The DGX Spark is a desktop with a GB10 Grace Blackwell SoC: an Arm-based Grace CPU and a Blackwell GPU sharing 128 GB of unified memory at roughly 273 GB/s. FP4, FP8, and FP16 precision. No discrete VRAM -- the memory pool is shared between CPU and GPU, which changes how you think about model loading and inference budgets.

DGX Spark System Architecture
NVIDIA DGX Spark · GB10 Grace Blackwell · Desktop AI

Memory budget

128 GB sounds like a lot until you load a 70B model. Quantization helps -- a 70B at Q4 fits in around 38 GB, leaving room for KV cache, activations, and the system overhead. DGX Lab's Control tool shows this breakdown for every model in your HuggingFace cache.
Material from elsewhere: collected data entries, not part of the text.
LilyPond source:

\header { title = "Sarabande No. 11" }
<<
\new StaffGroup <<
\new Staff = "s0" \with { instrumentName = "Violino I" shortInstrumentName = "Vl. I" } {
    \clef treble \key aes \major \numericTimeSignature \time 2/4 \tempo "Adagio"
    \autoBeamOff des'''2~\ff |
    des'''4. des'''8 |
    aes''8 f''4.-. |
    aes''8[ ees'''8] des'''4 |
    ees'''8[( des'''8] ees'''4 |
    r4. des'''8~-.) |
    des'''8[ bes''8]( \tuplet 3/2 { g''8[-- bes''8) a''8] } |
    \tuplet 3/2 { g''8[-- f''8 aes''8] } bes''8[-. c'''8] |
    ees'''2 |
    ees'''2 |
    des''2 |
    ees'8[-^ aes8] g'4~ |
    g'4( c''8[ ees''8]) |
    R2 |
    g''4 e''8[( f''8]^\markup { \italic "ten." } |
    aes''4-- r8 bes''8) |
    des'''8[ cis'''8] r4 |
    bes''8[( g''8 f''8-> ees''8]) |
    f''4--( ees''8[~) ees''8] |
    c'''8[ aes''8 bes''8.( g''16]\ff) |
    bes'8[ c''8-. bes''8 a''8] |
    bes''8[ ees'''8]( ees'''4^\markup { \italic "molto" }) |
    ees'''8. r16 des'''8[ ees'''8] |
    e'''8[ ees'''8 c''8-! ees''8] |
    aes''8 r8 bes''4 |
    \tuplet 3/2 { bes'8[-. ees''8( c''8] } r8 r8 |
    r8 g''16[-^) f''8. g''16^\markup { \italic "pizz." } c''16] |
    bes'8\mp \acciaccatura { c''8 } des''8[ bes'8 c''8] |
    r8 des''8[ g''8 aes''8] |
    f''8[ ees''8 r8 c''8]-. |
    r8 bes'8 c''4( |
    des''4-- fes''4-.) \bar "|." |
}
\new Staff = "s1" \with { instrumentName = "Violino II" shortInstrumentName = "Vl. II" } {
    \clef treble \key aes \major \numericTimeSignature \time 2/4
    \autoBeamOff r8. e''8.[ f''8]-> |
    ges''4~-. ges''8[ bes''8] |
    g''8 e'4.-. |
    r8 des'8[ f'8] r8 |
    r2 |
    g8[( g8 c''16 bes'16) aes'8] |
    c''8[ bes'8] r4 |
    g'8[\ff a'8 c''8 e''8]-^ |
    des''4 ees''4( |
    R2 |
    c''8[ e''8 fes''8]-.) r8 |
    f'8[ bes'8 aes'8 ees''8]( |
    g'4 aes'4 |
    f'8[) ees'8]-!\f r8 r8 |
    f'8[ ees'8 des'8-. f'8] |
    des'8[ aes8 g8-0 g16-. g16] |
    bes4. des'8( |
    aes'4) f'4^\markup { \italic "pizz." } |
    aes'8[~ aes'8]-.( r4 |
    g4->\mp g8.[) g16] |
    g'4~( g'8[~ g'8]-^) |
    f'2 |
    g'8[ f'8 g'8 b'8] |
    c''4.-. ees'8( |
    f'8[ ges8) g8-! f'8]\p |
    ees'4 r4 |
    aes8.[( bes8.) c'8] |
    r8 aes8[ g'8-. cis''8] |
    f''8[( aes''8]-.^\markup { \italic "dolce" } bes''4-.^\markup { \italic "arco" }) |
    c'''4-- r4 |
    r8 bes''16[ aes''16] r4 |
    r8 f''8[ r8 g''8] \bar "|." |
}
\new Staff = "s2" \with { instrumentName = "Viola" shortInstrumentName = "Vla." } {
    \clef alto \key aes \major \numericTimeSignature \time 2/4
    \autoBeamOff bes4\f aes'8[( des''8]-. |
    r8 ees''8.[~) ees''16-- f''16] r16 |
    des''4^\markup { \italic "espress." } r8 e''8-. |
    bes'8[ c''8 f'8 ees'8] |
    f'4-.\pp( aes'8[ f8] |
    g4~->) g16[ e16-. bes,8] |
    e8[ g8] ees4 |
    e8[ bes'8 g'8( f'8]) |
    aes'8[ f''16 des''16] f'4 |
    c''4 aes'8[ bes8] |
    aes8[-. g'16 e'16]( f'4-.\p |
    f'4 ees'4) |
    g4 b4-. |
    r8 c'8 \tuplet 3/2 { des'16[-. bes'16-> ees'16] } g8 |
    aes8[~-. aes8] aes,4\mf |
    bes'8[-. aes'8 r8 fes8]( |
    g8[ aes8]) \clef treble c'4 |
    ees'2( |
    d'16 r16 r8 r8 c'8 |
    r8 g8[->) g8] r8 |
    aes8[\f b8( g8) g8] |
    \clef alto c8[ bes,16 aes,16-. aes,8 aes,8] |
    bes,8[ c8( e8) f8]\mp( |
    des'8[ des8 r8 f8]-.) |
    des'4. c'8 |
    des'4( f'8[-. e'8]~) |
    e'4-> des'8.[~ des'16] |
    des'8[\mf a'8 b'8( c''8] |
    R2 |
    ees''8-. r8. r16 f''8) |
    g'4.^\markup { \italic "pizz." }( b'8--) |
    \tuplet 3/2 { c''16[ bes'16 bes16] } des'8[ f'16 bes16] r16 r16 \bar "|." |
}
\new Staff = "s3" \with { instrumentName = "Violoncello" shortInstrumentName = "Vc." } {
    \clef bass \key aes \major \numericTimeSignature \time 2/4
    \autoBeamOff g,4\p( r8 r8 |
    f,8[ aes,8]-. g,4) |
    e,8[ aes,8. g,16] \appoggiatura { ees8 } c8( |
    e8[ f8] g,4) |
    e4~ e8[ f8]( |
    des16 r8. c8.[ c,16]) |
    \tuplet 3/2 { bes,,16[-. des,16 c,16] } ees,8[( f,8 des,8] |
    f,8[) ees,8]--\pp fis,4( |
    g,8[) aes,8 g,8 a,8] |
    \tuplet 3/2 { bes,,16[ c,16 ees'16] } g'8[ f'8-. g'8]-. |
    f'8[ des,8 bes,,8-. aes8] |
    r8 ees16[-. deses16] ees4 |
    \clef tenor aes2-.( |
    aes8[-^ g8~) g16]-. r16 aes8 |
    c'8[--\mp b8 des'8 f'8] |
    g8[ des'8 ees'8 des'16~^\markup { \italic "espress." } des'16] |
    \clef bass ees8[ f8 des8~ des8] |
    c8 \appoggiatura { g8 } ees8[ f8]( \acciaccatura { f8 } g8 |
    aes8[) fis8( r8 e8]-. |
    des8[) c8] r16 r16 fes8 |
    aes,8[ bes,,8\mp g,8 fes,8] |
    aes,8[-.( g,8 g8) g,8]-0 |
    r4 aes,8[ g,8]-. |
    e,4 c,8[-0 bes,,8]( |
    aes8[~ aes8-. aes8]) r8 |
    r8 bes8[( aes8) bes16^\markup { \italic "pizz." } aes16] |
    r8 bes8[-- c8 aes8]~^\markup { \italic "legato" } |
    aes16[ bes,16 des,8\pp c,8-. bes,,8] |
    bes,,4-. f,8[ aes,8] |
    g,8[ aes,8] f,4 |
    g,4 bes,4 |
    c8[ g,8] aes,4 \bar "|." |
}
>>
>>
128 GB Unified Memory Budget
DGX Spark GB10 · 128 GB LPDDR5X · ~273 GB/s

The chart above shows a typical allocation when serving a 70B Q4 model. The "Available" segment is what's left for additional workloads, experiments, or a second model.

The tools

DGX Lab ships eight tools, each backed by a FastAPI router and rendered by a Next.js page:

ToolRouteWhat it does
Control/controlModel library -- scan HF cache, search Hub, pull models, memory fit estimates
Logger/loggerExperiment tracker -- run metrics from SQLite, Parquet, JSONL
Traces/tracesAgent trace viewer -- span waterfall, cost/token aggregation
Monitor/monitorGPU dashboard -- gauges, system timeline, process table
AutoModel/automodelNeMo training recipes -- SFT, LoRA, pretraining, distillation, QAT
Designer/designerSynthetic data generation with provider/model config
Curator/curatorNeMo Curator data curation pipelines and stage browser
Datasets/datasetsLocal and HuggingFace dataset browser with row preview

Every tool that touches model loading or training reasons about the 128 GB budget. Control shows memory fit bars. Monitor tracks GPU utilization in real time. AutoModel validates that a training recipe will fit before launching.

The stack

Frontend: Next.js 16 · React 19 · Tailwind CSS 4 · shadcn v4
Backend: FastAPI · Python 3.12 · uv
Deploy: Docker Compose · nginx · Tailscale
Hardware: DGX Spark · GB10 Grace Blackwell · 128 GB LPDDR5X
Agent: LangChain · Claude 3.5 Haiku (Bedrock) · FAISS + cuVS · LangSmith

The frontend is a Turborepo monorepo with Bun workspaces. apps/web is the Next.js app; packages/ui holds shared shadcn components. The backend runs on the Spark itself -- FastAPI with async routers, one per tool. Docker Compose bundles frontend, backend, and an nginx reverse proxy. Tailscale provides remote access from a Mac or any device on the tailnet.

Architecture

The DGX Lab Agent is a RAG-backed assistant that treats the entire codebase as its knowledge base. It uses nvidia/llama-embed-nemotron-8b for embeddings, FAISS with cuVS GPU acceleration for vector search, and nvidia/llama-nemotron-rerank-1b-v2 for reranking. The LLM is Claude 3.5 Haiku via AWS Bedrock. All interactions are traced with LangSmith.

Design language

Dark base. Cyan is earned -- active states, live-status dots, critical metrics only. Monospace for machine data, sans for navigation and prose. Density over decoration. The dashboard should feel like it was built by someone who runs large models at 2am, not a marketing team.

TokenValueUse
--background#09090bPage base
--surface#0f0f12Sidebar, panels
--elevated#161619Cards, inputs
--color-cyan#22d3eePrimary accent -- scarce

What's next

DGX Lab is open source under Apache 2.0. Clone it, fork it, adapt it for your hardware. The architecture is modular: adding a tool means one FastAPI router, one Next.js page, one sidebar entry.

git clone https://github.com/jxtngx/dgx-lab.git
cd dgx-lab
make dev

The docs cover setup, tool guides, and API reference. The codebase is the documentation.